I’ll then address the criteria laid out in WP:CSC, mentioned in WP:SIA as a guideline, itself a sub-guideline of WP:SAL, itself a guideline and of course subordinate to GNG. This list plainly fails the “every entry in the list fails the notability criteria” and “short, complete lists of every item that is verifiably a member of the group” criteria, so what remains is “every entry meets the notability criteria for its own article in the English Wikipedia.”

But then what is the list about? As established above, it’s about many things vaguely defined that don’t hold water in Sinitic or in English; they are not the same, and similarity occurs only in contrived English analogs.

The article in its current state shows the lack of focus. Every instance of Mengjie originates from different written characters. Mengjie itself is not and cannot be notable. The premise of this article is flawed; this article ought to be deleted. Iseult Δx parlez moi 01:34, 24 May 2023 (UTC)[reply]

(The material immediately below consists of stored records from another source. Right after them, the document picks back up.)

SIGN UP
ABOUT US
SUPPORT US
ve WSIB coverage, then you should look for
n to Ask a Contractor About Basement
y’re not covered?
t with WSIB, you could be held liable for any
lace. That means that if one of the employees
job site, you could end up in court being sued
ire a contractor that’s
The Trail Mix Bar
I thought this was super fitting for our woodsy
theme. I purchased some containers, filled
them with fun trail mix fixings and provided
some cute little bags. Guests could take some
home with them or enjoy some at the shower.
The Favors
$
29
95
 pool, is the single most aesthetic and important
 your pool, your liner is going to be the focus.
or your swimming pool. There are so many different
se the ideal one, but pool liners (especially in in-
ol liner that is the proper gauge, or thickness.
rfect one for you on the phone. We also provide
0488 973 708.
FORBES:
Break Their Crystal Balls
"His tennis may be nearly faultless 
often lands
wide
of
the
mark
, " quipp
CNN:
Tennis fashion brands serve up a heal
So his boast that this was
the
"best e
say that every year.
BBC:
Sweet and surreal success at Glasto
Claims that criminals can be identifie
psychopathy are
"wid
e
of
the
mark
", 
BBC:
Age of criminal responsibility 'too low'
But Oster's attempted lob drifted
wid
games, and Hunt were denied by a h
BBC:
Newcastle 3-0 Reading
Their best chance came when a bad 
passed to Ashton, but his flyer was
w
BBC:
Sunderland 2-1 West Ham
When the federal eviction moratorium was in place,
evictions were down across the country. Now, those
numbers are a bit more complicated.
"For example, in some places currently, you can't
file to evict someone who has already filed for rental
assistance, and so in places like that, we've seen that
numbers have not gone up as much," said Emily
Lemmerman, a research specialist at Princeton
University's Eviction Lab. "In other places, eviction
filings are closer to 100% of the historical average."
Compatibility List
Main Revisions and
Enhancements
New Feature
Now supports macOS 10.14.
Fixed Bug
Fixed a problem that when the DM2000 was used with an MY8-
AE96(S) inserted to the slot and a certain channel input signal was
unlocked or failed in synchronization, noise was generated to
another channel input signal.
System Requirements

  • Comment I’m not sure that’s a rationale for deletion. I think the relevant consideration is “what will English speakers search for/want to know?” So a good outcome would be to build the article out to explain that while there are a number of people with a name that sounds as though they're the same name, in fact they have different meanings. Mccapra (talk) 09:24, 24 May 2023 (UTC)[reply]
  • Note: This discussion has been included in the list of China-related deletion discussions. Spiderone(Talk to Spider) 11:59, 24 May 2023 (UTC)[reply]
  • Delete. The first thing to understand is the relative commonality of surnames versus given names between the western world and East Asia. In the western world most given names are sourced from a relatively bounded set while surnames are more variant by orders of magnitude; in East Asia the situation is reversed, such that the vast majority of people share surnames from a small set while given names have almost no limit. Secondly, as the nom states, this is a romanisation of multiple possible combinations of Chinese characters (although they are not all different; at time of writing two of the three instances on the target page are romanisations of the same two graphs).
    So while it might almost make sense for Wikipedia to have an article List of people named Emma, we would never consider it appropriate to have the article People whose surnames are pronounced /bæks/, to which the article under discussion is analogous. Folly Mox (talk) 12:58, 24 May 2023 (UTC)[reply]
  • Delete. I agree that this page is pretty useless as an encyclopedia article – there is not much to say about given names transliterated "Mengjie", both because they are a variety of given names with nothing to do with each other and because, as User:Folly Mox points out, Chinese given names vary widely and don't generally have history associated with them like English given names do. (There are exceptions; it's possible that Jianguo (given name) – 建国 – could support an article, and indeed it has one on the Chinese Wikipedia.)
So the only reason to keep this page would be to help with disambiguation. For surnames, that can sometimes be useful, because notable people are sometimes identified by their surname alone, making the surname a plausible search term for the article about the person. But Chinese given names are rarely used alone, except in informal situations, so it is hard to imagine that someone would search for "Mengjie" to find one of these people without knowing their surname. —Mx. Granger (talk · contribs) 14:38, 24 May 2023 (UTC)[reply]
  • Move to Mengjie (disambiguation). Total agreement that it's not notable but has some limited utility as a dab page for users who don't realize that Chinese names are family first. Matt's talk 16:06, 27 May 2023 (UTC)[reply]
  • Delete. Unlike western naming conventions, Chinese (and other East Asian) cultures generally don't name children after ancestors or famous people. People who share a given name like Mengjie were named so in coincedence, instead of choosing a name passed down in History. Chinese given names don't really need pages like this. Tutwakhamoe (talk) 18:26, 27 May 2023 (UTC)[reply]
The above discussion is preserved as an archive of the debate. Please do not modify it. Subsequent comments should be made on the appropriate discussion page (such as the article's talk page or in a deletion review). No further edits should be made to this page.